O mercado de medicamentos para obesidade, em alta, é um exemplo. Eli Lilly e Novo Nordisk são os atores dominantes dos medicamentos GLP-1, como Wegovy e Zepbound. Nesta fase do mercado de medicamentos para obesidade, faz sentido que algumas grandes empresas farmacêuticas deixem de tentar desenvolver uma injeção e tentem fazer uma pílula, mais conveniente.
A Merck e a AstraZeneca são duas empresas farmacêuticas em busca de uma maneira de participar, e ambas se voltaram para a China na busca por produtos orais em estágio inicial de desenvolvimento. No final de 2024, depois de vasculhar o mercado atrás de ativos de obesidade — presumivelmente de olho em empresas americanas como a Viking Therapeutics, que é negociada a um valor de mercado de cerca de US$ 3,7 bilhões —, a Merck optou por licenciar um medicamento GLP-1 oral da chinesa Hansoh Pharma. O acordo: US$ 112 milhões adiantados, com possíveis pagamentos determinados de até US$ 1,9 bilhão. Um ano antes, a AstraZeneca teve uma atitude semelhante, pagando US$ 185 milhões adiantados, com pagamentos futuros totalizando quase US$ 1,83 bilhão em um acordo com a Eccogene da China.
Essas ofertas “baratas” são ótimas para a Big Pharma. Mas para as empresas de biotecnologia dos EUA — e o capital de risco que as financia —, desafios reais estão sendo criados. Os investidores lutam cada vez mais para avaliar as biotecnologias em estágio inicial porque é difícil prever qual concorrência pode surgir da China. Essa é pelo menos parte da razão pela qual o S&P Biotech ETF ficou basicamente estável nos últimos dois anos, enquanto o S&P 500 subiu 48%.
“É inquestionável que isso é um grande lado negativo para o ecossistema de biotecnologia dos EUA”, disse Tim Opler, diretor-gerente de banco de investimento da Stifel. “A verdadeira questão agora é como se adaptar. Como você mantém a liderança em inovação e, ao mesmo tempo, melhora a eficiência de custos e a velocidade?”
Do ponto de vista do paciente, a crescente competição global é uma vitória. Pessoas com câncer provavelmente não se importam em qual país um medicamento foi desenvolvido. O que importa é que funcione. Mas para os formuladores de políticas focados em manter a vantagem competitiva dos Estados Unidos, o crescimento da biotecnologia na China é um alerta. A corrida pela inovação não se limita à IA ou às criptomoedas, ela se estende às ciências da vida.

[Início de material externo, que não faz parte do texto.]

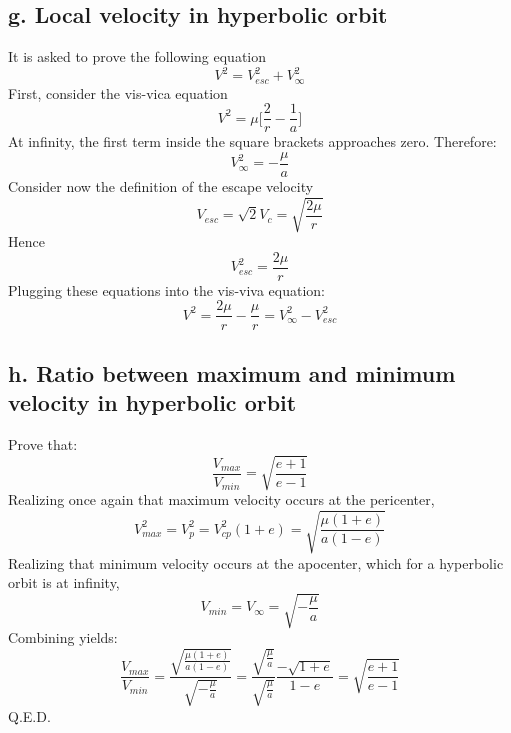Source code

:\subsection{g. Local velocity in hyperbolic orbit}
It is asked to prove the following equation
\begin{equation}
V^2 = V_{esc}^2+V_{\infty}^2
\end{equation}
First, consider the vis-vica equation
\begin{equation}
V^2 = \mu \Big[\frac{2}{r} - \frac{1}{a}\Big]
\end{equation}
At infinity, the first term inside the square brackets approaches zero. Therefore:
\begin{equation}
V_{\infty}^2 = -\frac{\mu}{a}
\end{equation}
Consider now the definition of the escape velocity
\begin{equation}
V_{esc} = \sqrt{2} V_c = \sqrt{\frac{2\mu}{r}}
\end{equation}
Hence
\begin{equation}
V_{esc}^2 = \frac{2\mu}{r}
\end{equation}
Plugging these equations into the vis-viva equation:
\begin{equation}
V^2 = \frac{2\mu}{r} - \frac{\mu}{r} = V_{\infty}^2-V_{esc}^2
\end{equation}
\subsection{h. Ratio between maximum and minimum velocity in hyperbolic orbit}
Prove that:
\begin{equation}
\frac{V_{max}}{V_{min}} = \sqrt{\frac{e+1}{e-1}}
\end{equation}
Realizing once again that maximum velocity occurs at the pericenter,
\begin{equation}
V_{max}^2 = V_p^2 = V_{cp}^2(1+e) = \sqrt{\frac{\mu(1+e)}{a(1-e)}}
\end{equation}
Realizing that minimum velocity occurs at the apocenter, which for a hyperbolic orbit is at infinity,
\begin{equation}
V_{min} = V_{\infty} = \sqrt{-\frac{\mu}{a}}
\end{equation}
Combining yields:
\begin{equation}
\frac{V_{max}}{V_{min}} =\frac{\sqrt{\frac{\mu(1+e)}{a(1-e)}}}{\sqrt{-\frac{\mu}{a}}}
 = \frac{\sqrt{\frac{\mu}{a}}}{\sqrt{\frac{\mu}{a}}} \frac{-\sqrt{1+e}}{1-e} = \sqrt{\frac{e+1}{e-1}}
\end{equation}
Q.E.D.
\clearpage









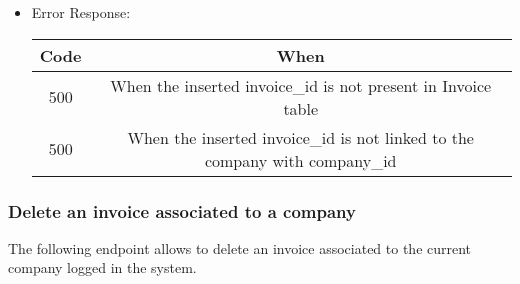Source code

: \begin{itemize}
    \item Error Response:
    \begin{table}[!h]
    \centering 
    \begin{tabular}{|c|c|}
    \hline
    \multicolumn{1}{|c|}{\textbf{Code}} & \multicolumn{1}{c|}{\textbf{When}} \\ \hline
    500 & When the inserted invoice\_id is not present in Invoice table \\\hline
    500 & When the inserted invoice\_id is not linked to the company with company\_id \\\hline
    \end{tabular} 
    \end{table} 
    
\end{itemize}

\subsubsection*{Delete an invoice associated to a company}

The following endpoint allows to delete an invoice associated to the current company logged in the system.

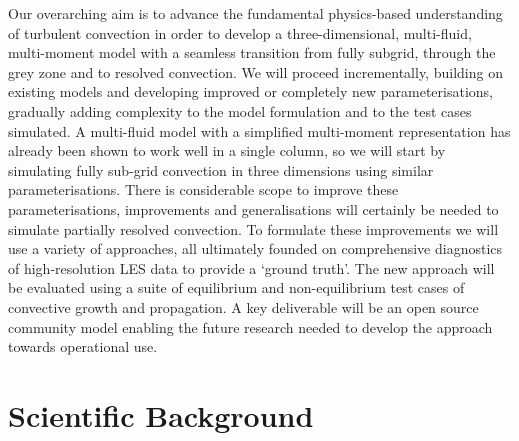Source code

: \documentclass[11pt,a4paper]{article}
\begin{document}
Our overarching aim is to advance the fundamental physics-based understanding of turbulent convection in order to develop a three-dimensional, multi-fluid, multi-moment model with a seamless transition from {\color{blue} fully subgrid, through the grey zone and to resolved convection}. We will proceed incrementally, building on existing models and developing improved or completely new parameterisations, gradually adding complexity to the model formulation and to the test cases simulated.
A multi-fluid model with a simplified multi-moment representation has already been shown to work well in a single column, so we will start by simulating fully sub-grid convection in three dimensions using similar parameterisations.
There is considerable scope to improve these parameterisations, {\color{blue} improvements and generalisations will certainly be needed to simulate partially resolved convection. 
To formulate these improvements we will use a variety of approaches, all ultimately founded on comprehensive diagnostics of high-resolution LES data to provide a `ground truth'.}
The new approach will be evaluated using a suite of equilibrium and non-equilibrium test cases of convective growth and propagation. A key deliverable will be an open source community model enabling the future research needed to develop the approach towards operational use.




\section{Scientific Background}

\end{document}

A parceria da Summit com a Akeso não passou despercebida para a Merck. Poucos meses após os resultados dos testes clínicos da Summit, a Merck disse que licenciou outro medicamento promissor contra o câncer que essencialmente seguiu a abordagem Summit-Akeso de um anticorpo de alvo duplo que atinge o PD-1, um ponto de verificação imunológico que os cânceres exploram para se esconder do sistema imunológico, e o VEGF, uma proteína que ajuda os tumores a desenvolver novos vasos sanguíneos. E onde a Merck encontrou essa droga? Em uma empresa privada de biotecnologia, LaNova Medicines, com sede em Xangai.
“Se você está procurando inovação”, disse Duggan, o líder bilionário da Summit, em uma entrevista recente, “a lógica é ir para lá”.